In a combined study of the effects of clotrimazole on fertility, teratogenicity, and postnatal development, male and female rats were dosed orally (diet admixture) with levels of 5, 10, 25, or 50 mg/kg/day (approximately 1 to 8 times the maximum dose in a 60-kg adult based on body surface area) from 10 weeks prior to mating until 4 weeks postpartum. No adverse effects on the duration of estrous cycle, fertility, or duration of pregnancy were noted.
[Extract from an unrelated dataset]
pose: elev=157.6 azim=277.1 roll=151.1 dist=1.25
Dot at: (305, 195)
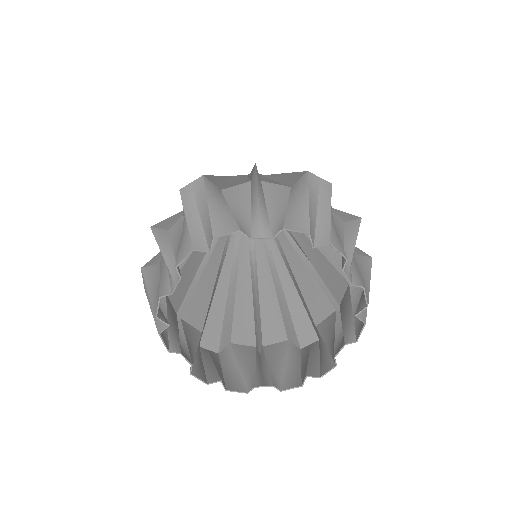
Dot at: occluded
In clinical trials of tinea corporis, tinea cruris, and tinea pedis, subjects treated with Clotrimazole and Betamethasone Dipropionate Cream, 1%/0.05% (base) showed a better clinical response at the first return visit than subjects treated with clotrimazole cream. In tinea corporis and tinea cruris, the subject returned 3 to 5 days after starting treatment, and in tinea pedis, after 1 week. Mycological cure rates observed in subjects treated with Clotrimazole and Betamethasone Dipropionate Cream, 1%/0.05% (base) were as good as, or better than, in those subjects treated with clotrimazole cream. In these same clinical studies, patients treated with Clotrimazole and Betamethasone Dipropionate Cream, 1%/0.05% (base) showed better clinical responses and mycological cure rates when compared with subjects treated with betamethasone dipropionate cream.
Product: 50436-4546
NDC: 50436-4546-1 15 g in a TUBE
Mechanism of Action
Clotrimazole is an azole antifungal [see Clinical Pharmacology (12.4)].
Betamethasone dipropionate is a corticosteroid. Corticosteroids play a role in cellular signaling, immune function, inflammation, and protein regulation; however, the precise mechanism of action for the treatment of tinea pedis, tinea cruris and tinea corporis is unknown.